Silverman and Foster are traveling the country in a large bus for the book tour, to which he’s added stops at pet expos, dog training centers and doggie day care facilities. He said he and his dog have traveled 20,000 miles since March, visiting 60 cities.
A Big Little Life
Dean Koontz, who churns out books faster than Land O’Lakes makes butter, released his newest last month — an ode to his deceased dog, Trixie.
“A Big Little Life” is a memoir of the life and death of his golden retriever — and, the author is quick to point out, not another “Marley & Me.”
“As the reader must now realize, this is not going to be a memoir about a pillow-destroying, cat-chasing, furniture-chewing miscreant kind of canine…”
Quite the opposite. Trixie was a trained service dog with Canine Companions for Independence (CCI), a charitable organization that provides service dogs for people with disabilities — and a group to which Koontz has donated more than $2.5 million. CCI gave the dog to Koontz as a gift.
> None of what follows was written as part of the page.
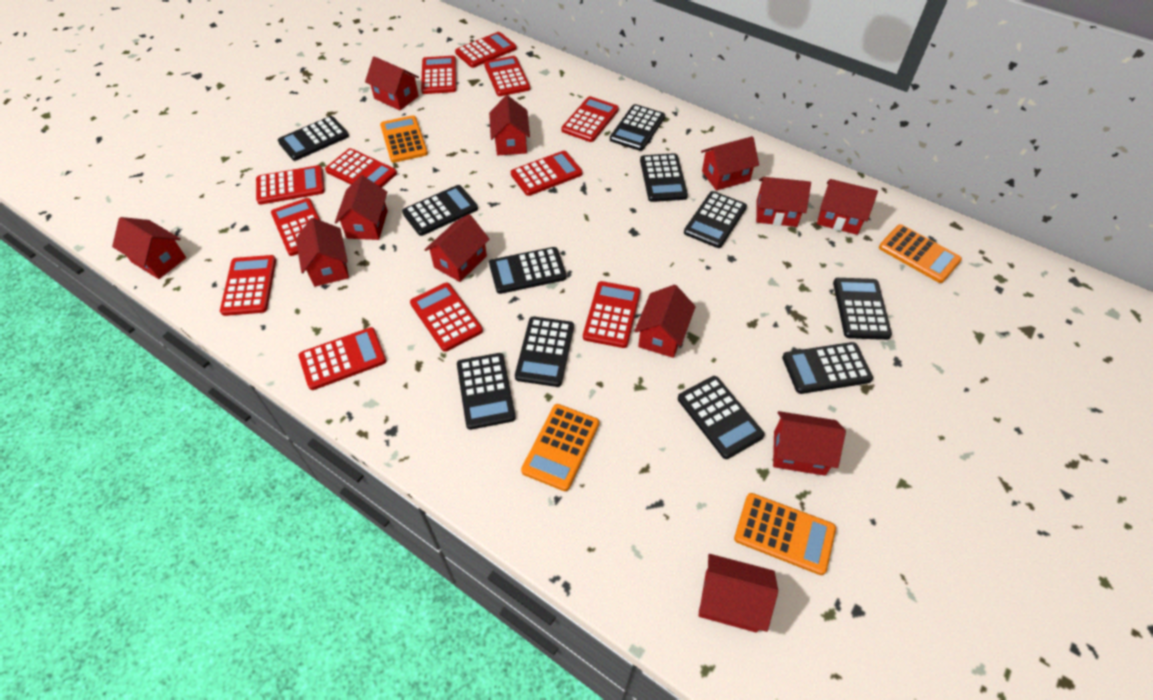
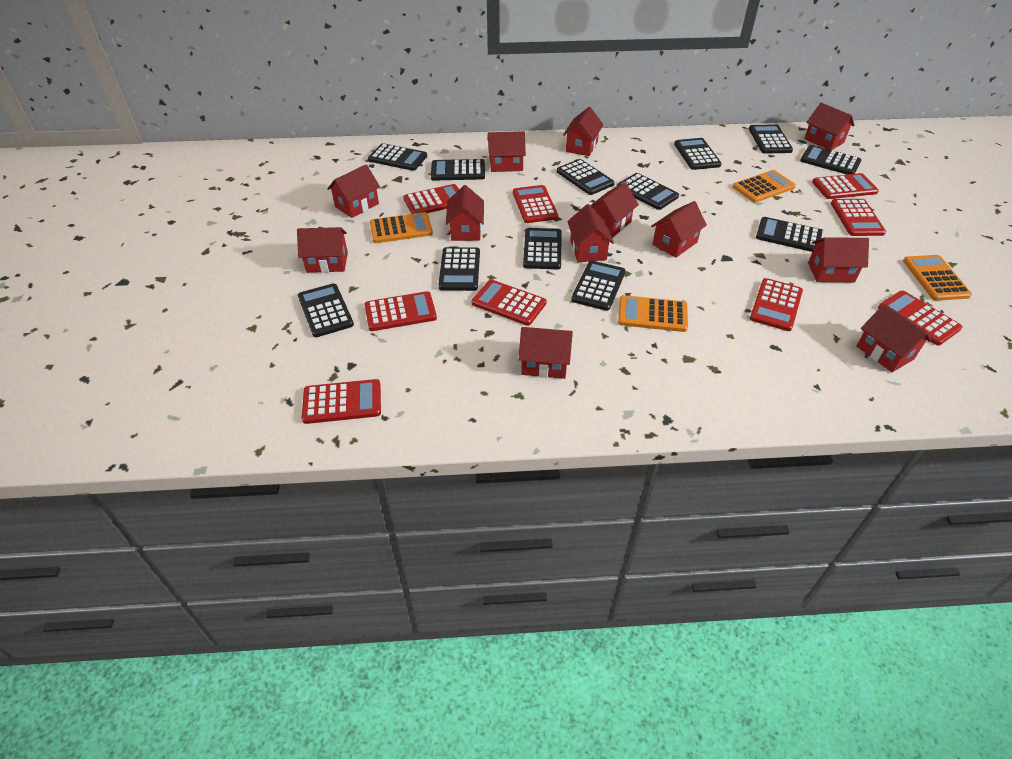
black calculator: [278,116,349,161] [402,185,478,236] [457,353,516,430] [489,247,567,294] [515,316,574,387] [610,104,665,151] [640,153,688,202] [678,376,765,459] [684,191,747,248] [782,342,873,394] [833,278,892,340] = 11 -> [298,283,354,337] [368,143,427,171] [431,159,485,180] [438,247,480,291] [523,228,561,270] [557,159,614,195] [571,261,626,311] [616,173,679,210] [674,138,722,170] [749,124,793,154] [756,217,822,252] [800,145,861,174] = 12
red calculator: [220,255,276,316] [256,165,325,205] [271,198,320,256] [299,327,386,390] [325,148,397,188] [410,283,483,352] [421,56,457,94] [455,32,517,68] [484,56,530,96] [511,151,583,196] [561,96,619,142] [583,281,641,348] = 12 -> [302,379,381,424] [364,291,437,331] [403,184,459,214] [471,280,547,326] [513,185,558,223] [750,278,803,331] [812,173,879,199] [831,199,886,236] [878,291,962,346] = 9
Koontz, who has sold more than 375 million books in his lifetime, was taken with the charity while he was researching his novel “Midnight,” a book which included a CCI-trained dog.
Koontz wrote three books under Trixie’s name, “Life Is Good: Lessons in Joyful Living,” “Bliss to You: Trixie’s Guide to a Happy Life,” and “Christmas is Good.” The royalties of the books were donated to Canine Companions for Independence.
Trixie contracted cancer in 2007. The Koontzes had her put to sleep outside of their family home on June 30 of that year.
Dogs are a recurring theme in Koontz’s big fat body of work. It is “widely thought,” according to Wikipedia, that Trixie was his inspiration for his November 2007 book “The Darkest Evening of the Year,” about a woman who runs a golden retriever rescue home, and who rescues a ’special’ dog, named Nickie, who eventually saves her life.
Koontz now has a new dog, Anna, who is a grandniece of Trixie.